Debora Spar represents a brilliant choice. She is the first Barnard president to have come of age after the feminist revolution, giving her the easy confidence—not stridency—of someone who grew up feeling that all doors were open to her. She is, as one member of the search committee noted, exactly the kind of woman that most Barnard students will aspire to be. “I mean, forget about all the credentials and all the books she’s written,” a hedge-fund manager, Jolyne Caruso, said. “She’s a mother of three children; one of them is adopted. She’s got the work/life balance down pat. She’s in good physical shape, she runs, she’s pretty, she’s brilliant. These girls are really going to relate to her.”
She intends to be more than just a role model on campus; she hopes to be a symbol of the smart women Barnard churns out. In an interview with Quindlen in the summer issue of Barnard Magazine, Spar waxed admiringly about deposed Harvard president Larry Summers, who she said was—before his gaffe about women and science—doing “remarkable things to reestablish the role of the college president as a public intellectual.” It’s fair to guess that Spar will take on something of a Summers-like role, but perhaps with a bit more tact.
She is above all interested in women as leaders, or rather, in why (after all this time!) there aren’t more women in visible, high-powered roles. She has spent her career researching why women don’t reach the top levels of business, politics, law, etc., in proportionate numbers to men. As a political scientist, she wrote a no-holds-barred book about the fertility industry and why it is flawed as a “market” and detrimental to women. If she approaches the issues facing Barnard’s image with the same hardheaded, scientific approach, she stands to be a true force.
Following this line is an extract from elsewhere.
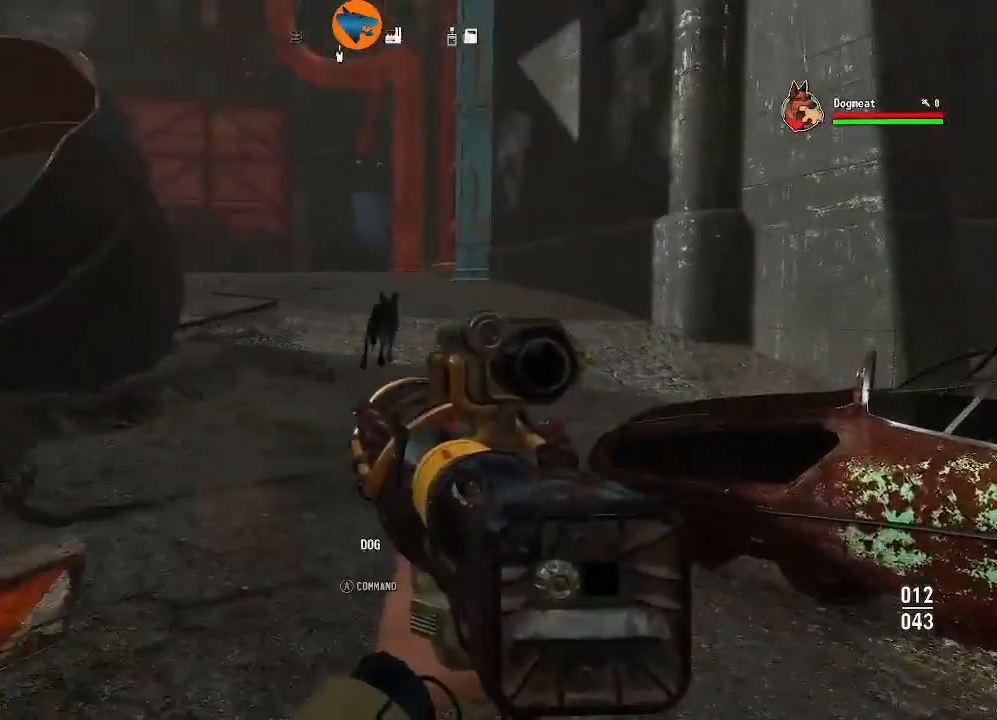
{"dt_ms": 500, "buttons": [], "left_stick": "up-right", "right_stick": "center", "events": [[67, "right_stick", "center"]]}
Another plus: Spar is not media-shy. For her book, “The Baby Business,” she made the rounds of talk shows and news programs, and we should expect her to be a frequent media presence in her new role as well. Almost as soon as she got to town, some of the journalists on Barnard’s board hosted a cocktail party at the Time Life building to show Spar off to New Yorkers like Katie Couric, Nora Ephron, and The New Yorker’s David Remnick.
“It was a meet-and-greet to position us for future coverage,” said one of the organizers, Cyndi Stivers, who is the manager editor of Entertainment Weekly’s EW.com. “It’s just great to improve the visibility of the school.”
If increased visibility is Spar’s number-one job, fundraising is a close second. Barnard’s $200 million endowment is puny, not only compared to Columbia’s ($7.1 billion), but also to Wellesley’s ($1.67 billion), Smith’s (over $1 billion), and Bryn Mawr’s ($685 million). The reasons may include Barnard’s traditionally middle-class population, as well as the fact that Barnard graduates tend to stay in New York, where many different causes and institutions compete for their philanthropy.
Spar notes that Harvard Business School’s fundraising operation has been very effective in playing off its alumni’s competitive instincts—their desire to demonstrate their success through the volume of their gifts. She notes that women don’t give in quite the same way: they are more motivated by a desire to support an institution that is doing something good than a need to prove their financial prowess. She thinks that by catering its pitch to women’s motivations (read: appealing to their feminine desire to nurture and develop), Barnard can increase its “get.” Spar may be the first president of a woman’s college to treat its alumni like women—and it’s a risk, like Spar’s appointment, that just may work.